(WHAT IS BEING ASKED):
State how many lines in the rows below contain the word "percentage", with case counting, and give only the number.

Collected data entries
====

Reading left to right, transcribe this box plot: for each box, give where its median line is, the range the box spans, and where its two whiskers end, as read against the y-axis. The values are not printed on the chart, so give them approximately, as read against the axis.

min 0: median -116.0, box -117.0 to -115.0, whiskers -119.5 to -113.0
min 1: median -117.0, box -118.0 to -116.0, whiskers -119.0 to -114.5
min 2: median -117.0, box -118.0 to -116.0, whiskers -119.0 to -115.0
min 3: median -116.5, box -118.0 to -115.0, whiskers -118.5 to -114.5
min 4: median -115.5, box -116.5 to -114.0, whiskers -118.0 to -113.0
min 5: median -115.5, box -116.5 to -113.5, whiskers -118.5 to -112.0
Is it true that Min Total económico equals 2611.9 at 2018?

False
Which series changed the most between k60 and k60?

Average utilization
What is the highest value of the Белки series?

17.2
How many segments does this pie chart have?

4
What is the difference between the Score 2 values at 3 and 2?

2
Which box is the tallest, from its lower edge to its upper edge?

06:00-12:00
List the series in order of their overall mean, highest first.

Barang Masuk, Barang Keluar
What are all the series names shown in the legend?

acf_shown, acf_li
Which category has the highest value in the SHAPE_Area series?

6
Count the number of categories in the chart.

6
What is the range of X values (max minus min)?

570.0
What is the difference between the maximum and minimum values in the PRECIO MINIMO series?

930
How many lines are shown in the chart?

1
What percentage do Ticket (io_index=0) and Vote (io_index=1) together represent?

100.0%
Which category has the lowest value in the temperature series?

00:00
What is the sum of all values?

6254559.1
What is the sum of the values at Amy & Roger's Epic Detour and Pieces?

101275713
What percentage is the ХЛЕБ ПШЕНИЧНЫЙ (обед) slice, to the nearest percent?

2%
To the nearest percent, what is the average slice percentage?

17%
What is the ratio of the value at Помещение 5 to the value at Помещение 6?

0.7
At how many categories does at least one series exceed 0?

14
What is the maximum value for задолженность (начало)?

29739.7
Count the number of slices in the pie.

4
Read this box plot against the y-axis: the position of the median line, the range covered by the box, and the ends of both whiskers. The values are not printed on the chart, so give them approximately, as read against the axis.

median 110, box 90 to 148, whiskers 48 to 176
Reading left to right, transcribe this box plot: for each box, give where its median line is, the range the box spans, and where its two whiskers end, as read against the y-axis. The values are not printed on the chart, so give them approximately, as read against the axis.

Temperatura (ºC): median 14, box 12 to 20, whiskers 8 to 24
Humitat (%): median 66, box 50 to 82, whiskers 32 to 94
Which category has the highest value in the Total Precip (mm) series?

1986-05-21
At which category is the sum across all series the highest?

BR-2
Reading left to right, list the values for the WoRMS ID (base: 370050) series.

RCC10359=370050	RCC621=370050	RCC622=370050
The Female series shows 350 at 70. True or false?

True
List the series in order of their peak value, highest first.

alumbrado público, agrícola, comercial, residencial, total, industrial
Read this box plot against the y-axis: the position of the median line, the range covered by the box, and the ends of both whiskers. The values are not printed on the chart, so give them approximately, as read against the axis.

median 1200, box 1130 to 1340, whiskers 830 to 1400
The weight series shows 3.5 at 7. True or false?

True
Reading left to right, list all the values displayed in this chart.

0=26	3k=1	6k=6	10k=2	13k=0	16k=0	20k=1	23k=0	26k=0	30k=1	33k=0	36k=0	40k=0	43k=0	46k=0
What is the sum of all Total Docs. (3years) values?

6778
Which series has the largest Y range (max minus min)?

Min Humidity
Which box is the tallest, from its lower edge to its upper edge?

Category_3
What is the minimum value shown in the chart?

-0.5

====

(PROBLEM SOLUTION):
3